(Excerpts from a dataset)

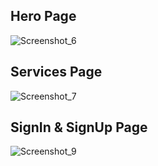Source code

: ## Hero Page
![Screenshot_6](https://github.com/user-attachments/assets/824375ff-8d70-425b-9484-f59172e5b68b)

## Services Page
![Screenshot_7](https://github.com/user-attachments/assets/e2f57266-9c82-4f77-93d4-0bad055a235c)

## SignIn & SignUp Page
![Screenshot_9](https://github.com/user-attachments/assets/38259d0a-3bca-41a4-854f-e1a2c6d013b1)


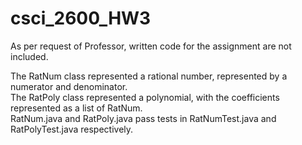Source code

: # csci_2600_HW3
As per request of Professor, written code for the assignment are not included.

The RatNum class represented a rational number, represented by a numerator and denominator.  
The RatPoly class represented a polynomial, with the coefficients represented as a list of RatNum.  
RatNum.java and RatPoly.java pass tests in RatNumTest.java and RatPolyTest.java respectively.
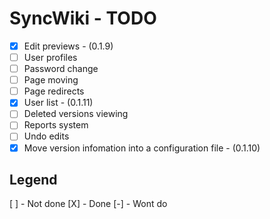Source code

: SyncWiki - TODO
===============

+ [X] Edit previews - (0.1.9)
+ [ ] User profiles
+ [ ] Password change
+ [ ] Page moving
+ [ ] Page redirects
+ [X] User list -  (0.1.11)
+ [ ] Deleted versions viewing
+ [ ] Reports system
+ [ ] Undo edits
+ [X] Move version infomation into a configuration file - (0.1.10)

Legend
------

[ ] - Not done
[X] - Done
[-] - Wont do
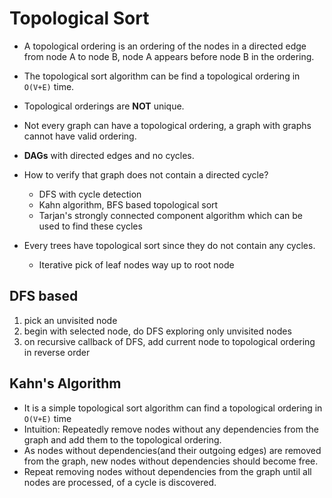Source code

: # Topological Sort
- A topological ordering is an ordering of the nodes in a directed edge from node A to node B, node A appears before 
node B in the ordering.
- The topological sort algorithm can be find a topological ordering in `O(V+E)` time.
- Topological orderings are **NOT** unique.
- Not every graph can have a topological ordering, a graph with graphs cannot have valid ordering.
- **DAGs** with directed edges and no cycles.
- How to verify that graph does not contain a directed cycle?
  - DFS with cycle detection
  - Kahn algorithm, BFS based topological sort
  - Tarjan's strongly connected component algorithm which can be used to find these cycles

- Every trees have topological sort since they do not contain any cycles.
  - Iterative pick of leaf nodes way up to root node

## DFS based
1. pick an unvisited node
2. begin with selected node, do DFS exploring only unvisited nodes
3. on recursive callback of DFS, add current node to topological ordering in reverse order

## Kahn's Algorithm
- It is a simple topological sort algorithm can find a topological ordering in `O(V+E)` time
- Intuition: Repeatedly remove nodes without any dependencies from the graph and add them to the topological ordering.
- As nodes without dependencies(and their outgoing edges) are removed from the graph, new nodes without dependencies
should become free.
- Repeat removing nodes without dependencies from the graph until all nodes are processed, of a cycle is discovered.
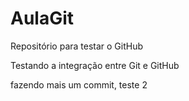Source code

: # AulaGit
Repositório para testar o GitHub

Testando a integração entre Git e GitHub

fazendo mais um commit, teste 2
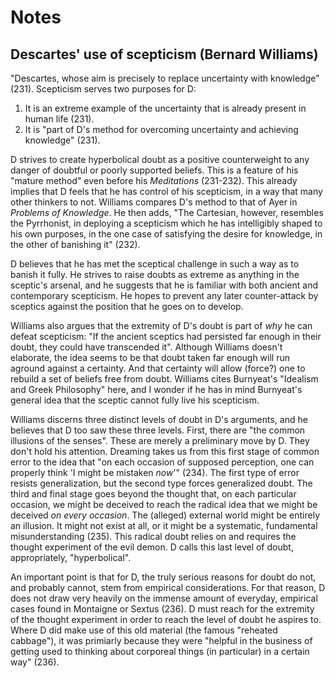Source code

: # Notes

## Descartes' use of scepticism (Bernard Williams)

"Descartes, whose aim is precisely to replace uncertainty with knowledge" (231). Scepticism serves two purposes for D:

1. It is an extreme example of the uncertainty that is already present in human life (231).
1. It is "part of D's method for overcoming uncertainty and achieving knowledge" (231).

D strives to create hyperbolical doubt as a positive counterweight to any danger of doubtful or poorly supported beliefs. This is a feature of his "mature method" even before his *Meditations* (231-232). This already implies that D feels that he has control of his scepticism, in a way that many other thinkers to not. Williams compares D's method to that of Ayer in *Problems of Knowledge*. He then adds, "The Cartesian, however, resembles the Pyrrhonist, in deploying a scepticism which he has intelligibly shaped to his own purposes, in the one case of satisfying the desire for knowledge, in the other of banishing it" (232).

D believes that he has met the sceptical challenge in such a way as to banish it fully. He strives to raise doubts as extreme as anything in the sceptic's arsenal, and he suggests that he is familiar with both ancient and contemporary scepticism. He hopes to prevent any later counter-attack by sceptics against the position that he goes on to develop.

Williams also argues that the extremity of D's doubt is part of *why* he can defeat scepticism: "If the ancient sceptics had persisted far enough in their doubt, they could have transcended it". Although Williams doesn't elaborate, the idea seems to be that doubt taken far enough will run aground against a certainty. And that certainty will allow (force?) one to rebuild a set of beliefs free from doubt. Williams cites Burnyeat's "Idealism and Greek Philosophy" here, and I wonder if he has in mind Burnyeat's general idea that the sceptic cannot fully live his scepticism.

Williams discerns three distinct levels of doubt in D's arguments, and he believes that D too saw these three levels. First, there are "the common illusions of the senses". These are merely a preliminary move by D. They don't hold his attention. Dreaming takes us from this first stage of common error to the idea that "on each occasion of supposed perception, one can properly think 'I might be mistaken *now*'" (234). The first type of error resists generalization, but the second type forces generalized doubt. The third and final stage goes beyond the thought that, on each particular occasion, we might be deceived to reach the radical idea that we might be deceived *on every occasion*. The (alleged) external world might be entirely an illusion. It might not exist at all, or it might be a systematic, fundamental misunderstanding (235). This radical doubt relies on and requires the thought experiment of the evil demon. D calls this last level of doubt, appropriately, "hyperbolical".

An important point is that for D, the truly serious reasons for doubt do not, and probably cannot, stem from empirical considerations. For that reason, D does not draw very heavily on the immense amount of everyday, empirical cases found in Montaigne or Sextus (236). D must reach for the extremity of the thought experiment in order to reach the level of doubt he aspires to. Where D did make use of this old material (the famous "reheated cabbage"), it was primiarly because they were "helpful in the business of getting used to thinking about corporeal things (in particular) in a certain way" (236).
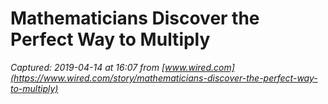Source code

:# Mathematicians Discover the Perfect Way to Multiply

_Captured: 2019-04-14 at 16:07 from [www.wired.com](https://www.wired.com/story/mathematicians-discover-the-perfect-way-to-multiply)_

### [Aim of the task]
Print, word for word, the lines above that run from the line containing "[-] - Wont do" to the line containing "- Intuition: Repeatedly", both included. Keep the pictures out.

### [Solution to this exercise]
[-] - Wont do
Source code

: # Topological Sort
- A topological ordering is an ordering of the nodes in a directed edge from node A to node B, node A appears before 
node B in the ordering.
- The topological sort algorithm can be find a topological ordering in `O(V+E)` time.
- Topological orderings are **NOT** unique.
- Not every graph can have a topological ordering, a graph with graphs cannot have valid ordering.
- **DAGs** with directed edges and no cycles.
- How to verify that graph does not contain a directed cycle?
  - DFS with cycle detection
  - Kahn algorithm, BFS based topological sort
  - Tarjan's strongly connected component algorithm which can be used to find these cycles

- Every trees have topological sort since they do not contain any cycles.
  - Iterative pick of leaf nodes way up to root node

## DFS based
1. pick an unvisited node
2. begin with selected node, do DFS exploring only unvisited nodes
3. on recursive callback of DFS, add current node to topological ordering in reverse order

## Kahn's Algorithm
- It is a simple topological sort algorithm can find a topological ordering in `O(V+E)` time
- Intuition: Repeatedly remove nodes without any dependencies from the graph and add them to the topological ordering.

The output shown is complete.